The European Medicines Agency (EMA) has recommended the granting of a conditional marketing authorization for Casgevy (Exagamglogene Autotemcel) to treat transfusion-dependent beta-thalassemia and severe sickle cell anemia in patients aged 12 and older who are eligible for hematopoietic stem cell transplantation but lack a suitable donor. The treatment was approved earlier this month by the U.S. Food and Drug Administration.
Beta-thalassemia and sickle cell anemia are inherited blood disorders. In patients with beta-thalassemia, hemoglobin production is reduced, leading to a low red blood cell count and symptoms such as fatigue, shortness of breath, and irregular heartbeat. In patients with sickle cell anemia, the body produces faulty hemoglobin that can clump and block blood vessels, reducing tissue oxygenation and causing a very painful condition known as a vaso-occlusive crisis.
Until recently, stem cell or bone marrow transplantation was the only effective treatment for both conditions. However, finding suitable donors and well-equipped care facilities for this procedure has been challenging.
Ex-vivo Stem Cell Processing
Casgevy is relatively new and has the potential to reduce the burden of frequent transfusions and improve the quality of life for patients with blood disorders. It is a cell therapy that utilizes CRISPR/Cas9 technology and contains Exagamglogene Autotemcel, a hematological agent. The patient’s blood stem cells are mobilized and edited ex vivo using CRISPR/Cas9 technology at the erythroid-specific enhancer region of the BCL11A gene. The patient undergoes conditioning treatment to prepare the bone marrow before the modified cells are infused back. The treated cells then engraft in the bone marrow, where they are intended to increase fetal hemoglobin production for functional hemoglobin.

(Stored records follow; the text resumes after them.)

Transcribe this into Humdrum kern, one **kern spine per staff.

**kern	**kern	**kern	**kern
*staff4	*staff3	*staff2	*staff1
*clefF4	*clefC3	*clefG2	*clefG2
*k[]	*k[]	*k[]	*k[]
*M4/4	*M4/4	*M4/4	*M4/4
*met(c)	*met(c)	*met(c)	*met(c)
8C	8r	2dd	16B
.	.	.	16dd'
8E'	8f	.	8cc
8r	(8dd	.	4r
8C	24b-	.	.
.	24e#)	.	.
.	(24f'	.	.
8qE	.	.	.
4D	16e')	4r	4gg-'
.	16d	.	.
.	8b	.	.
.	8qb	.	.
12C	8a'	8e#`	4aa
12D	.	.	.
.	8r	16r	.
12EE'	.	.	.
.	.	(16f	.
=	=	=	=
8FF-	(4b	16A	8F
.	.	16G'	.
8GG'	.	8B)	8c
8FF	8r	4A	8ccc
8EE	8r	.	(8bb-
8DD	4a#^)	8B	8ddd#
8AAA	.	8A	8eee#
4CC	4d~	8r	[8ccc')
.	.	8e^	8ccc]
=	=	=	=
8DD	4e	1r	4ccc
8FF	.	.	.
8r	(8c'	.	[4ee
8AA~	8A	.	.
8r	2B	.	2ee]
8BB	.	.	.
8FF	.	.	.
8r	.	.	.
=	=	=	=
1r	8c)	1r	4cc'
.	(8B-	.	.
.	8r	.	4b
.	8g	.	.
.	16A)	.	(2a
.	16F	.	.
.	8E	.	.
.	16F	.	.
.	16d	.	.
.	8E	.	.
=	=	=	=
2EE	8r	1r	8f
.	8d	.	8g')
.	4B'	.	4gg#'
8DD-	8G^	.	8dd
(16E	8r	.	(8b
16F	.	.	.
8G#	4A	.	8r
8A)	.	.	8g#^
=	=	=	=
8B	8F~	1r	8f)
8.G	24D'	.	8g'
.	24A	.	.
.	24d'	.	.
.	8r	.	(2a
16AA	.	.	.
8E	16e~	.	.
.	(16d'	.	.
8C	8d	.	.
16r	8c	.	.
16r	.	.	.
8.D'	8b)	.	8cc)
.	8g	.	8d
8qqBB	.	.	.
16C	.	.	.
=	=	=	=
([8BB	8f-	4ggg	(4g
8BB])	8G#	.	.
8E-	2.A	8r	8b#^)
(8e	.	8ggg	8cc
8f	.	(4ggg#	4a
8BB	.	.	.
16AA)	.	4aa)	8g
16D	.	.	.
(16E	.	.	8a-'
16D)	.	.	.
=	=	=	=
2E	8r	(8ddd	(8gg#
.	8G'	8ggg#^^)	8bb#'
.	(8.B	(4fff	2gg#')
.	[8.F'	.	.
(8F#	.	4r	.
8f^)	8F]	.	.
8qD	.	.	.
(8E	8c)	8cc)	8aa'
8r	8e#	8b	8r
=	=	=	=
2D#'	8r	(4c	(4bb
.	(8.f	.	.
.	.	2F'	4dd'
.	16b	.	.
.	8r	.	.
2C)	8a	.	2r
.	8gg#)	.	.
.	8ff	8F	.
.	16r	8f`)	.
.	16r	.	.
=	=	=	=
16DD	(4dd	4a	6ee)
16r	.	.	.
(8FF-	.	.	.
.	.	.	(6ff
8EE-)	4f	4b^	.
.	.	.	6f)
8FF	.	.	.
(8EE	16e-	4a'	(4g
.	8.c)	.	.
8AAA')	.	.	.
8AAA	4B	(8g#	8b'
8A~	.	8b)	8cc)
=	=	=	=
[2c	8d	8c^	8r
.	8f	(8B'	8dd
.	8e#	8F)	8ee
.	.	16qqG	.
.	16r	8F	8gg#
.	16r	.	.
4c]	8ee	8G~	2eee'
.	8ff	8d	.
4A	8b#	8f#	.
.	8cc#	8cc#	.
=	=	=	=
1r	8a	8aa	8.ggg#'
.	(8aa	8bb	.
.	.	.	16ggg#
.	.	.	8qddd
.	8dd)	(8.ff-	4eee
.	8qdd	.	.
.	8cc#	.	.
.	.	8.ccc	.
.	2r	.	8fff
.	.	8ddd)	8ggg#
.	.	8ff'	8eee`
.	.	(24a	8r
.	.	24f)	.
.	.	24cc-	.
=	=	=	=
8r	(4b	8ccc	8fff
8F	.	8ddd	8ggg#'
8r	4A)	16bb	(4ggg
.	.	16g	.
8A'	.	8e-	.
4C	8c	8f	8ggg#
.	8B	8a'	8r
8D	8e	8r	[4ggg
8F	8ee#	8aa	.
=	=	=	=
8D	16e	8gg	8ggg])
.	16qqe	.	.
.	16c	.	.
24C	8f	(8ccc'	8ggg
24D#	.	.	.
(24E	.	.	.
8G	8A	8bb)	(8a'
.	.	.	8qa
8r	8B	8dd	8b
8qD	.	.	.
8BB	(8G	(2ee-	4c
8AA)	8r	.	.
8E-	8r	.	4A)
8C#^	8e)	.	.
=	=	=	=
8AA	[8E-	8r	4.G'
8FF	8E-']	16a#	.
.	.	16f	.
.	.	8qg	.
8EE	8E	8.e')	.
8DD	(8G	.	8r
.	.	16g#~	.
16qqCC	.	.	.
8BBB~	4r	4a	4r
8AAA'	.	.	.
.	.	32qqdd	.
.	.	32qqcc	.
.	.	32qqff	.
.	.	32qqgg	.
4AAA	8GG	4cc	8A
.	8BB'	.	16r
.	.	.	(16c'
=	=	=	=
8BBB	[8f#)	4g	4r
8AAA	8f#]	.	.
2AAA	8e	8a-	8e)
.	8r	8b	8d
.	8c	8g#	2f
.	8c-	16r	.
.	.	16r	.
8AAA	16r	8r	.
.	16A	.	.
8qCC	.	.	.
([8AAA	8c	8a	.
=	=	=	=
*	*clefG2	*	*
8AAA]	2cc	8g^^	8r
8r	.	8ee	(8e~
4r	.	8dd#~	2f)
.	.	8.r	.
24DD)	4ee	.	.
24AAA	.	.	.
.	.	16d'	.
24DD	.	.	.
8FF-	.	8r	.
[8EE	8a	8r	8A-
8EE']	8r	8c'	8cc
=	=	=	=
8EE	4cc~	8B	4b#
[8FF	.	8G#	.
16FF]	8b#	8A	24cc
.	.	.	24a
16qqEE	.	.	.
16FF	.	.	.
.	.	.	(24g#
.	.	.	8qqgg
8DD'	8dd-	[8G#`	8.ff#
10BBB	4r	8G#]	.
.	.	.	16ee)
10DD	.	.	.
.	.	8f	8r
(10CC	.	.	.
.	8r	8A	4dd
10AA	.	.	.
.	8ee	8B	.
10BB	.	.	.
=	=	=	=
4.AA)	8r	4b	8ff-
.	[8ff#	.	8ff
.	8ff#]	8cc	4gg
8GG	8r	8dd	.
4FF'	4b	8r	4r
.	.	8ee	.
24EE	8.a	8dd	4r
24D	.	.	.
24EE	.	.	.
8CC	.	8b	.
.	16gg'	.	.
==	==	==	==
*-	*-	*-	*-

Casgevy is intended for a single administration and its effects are expected to last a lifetime.
The Processes at Play
The EMA recommended Casgevy based on the initial positive results from an ongoing single-arm study for beta-thalassemia treatment. The primary efficacy group included 42 patients with transfusion-dependent beta-thalassemia who received a single dose of Casgevy, of which 39 (~93%) patients remained transfusion-free for 1 year or longer.
The process for the EMA’s recommendation for Casgevy in sickle cell anemia is still ongoing. It included 29 patients with severe sickle cell anemia, of which 28 (97%) were free of vaso-occlusive crises for at least 12 consecutive months.
Safety outcomes were based on data from 97 adolescent and adult patients with both conditions who received Casgevy from the two aforementioned studies and another long-term follow-up study. No significant safety concerns were identified.
The most common side effects are low white blood cell count, including febrile neutropenia, low platelet count, liver disorders, nausea, vomiting, headaches, and mouth sores. These adverse events are attributed to the medications needed for the modified blood cells to proliferate and replace the unmodified stem cells.
Further Research Needed
While more data will be required to paint a clearer picture of Casgevy’s efficacy and safety profile, the EMA’s Committee for Advanced Therapies determined that the benefits of Casgevy outweigh the potential risks.
Casgevy was supported through the EMA’s Priority Medicines (PRIME) program. The program focuses on conditions with unmet needs for which there are no available treatments, or for which a new treatment could offer substantial benefits compared to existing options. To be accepted into PRIME, new therapies should have significant potential to improve clinical outcomes, such as preventing disease onset and duration or improving disease morbidity or mortality.
Vertex Pharmaceuticals (Ireland) Limited has until August 2026 to submit complete data from the ongoing studies and the results of the ongoing long-term follow-up study and any additional investigations. In order to monitor the long-term effectiveness and safety of this gene therapy, patients treated with Casgevy must be followed for 15 years. The company is also obliged to conduct and submit research findings based on data from a patient registry to gain further insights into the long-term safety and efficacy of the treatment.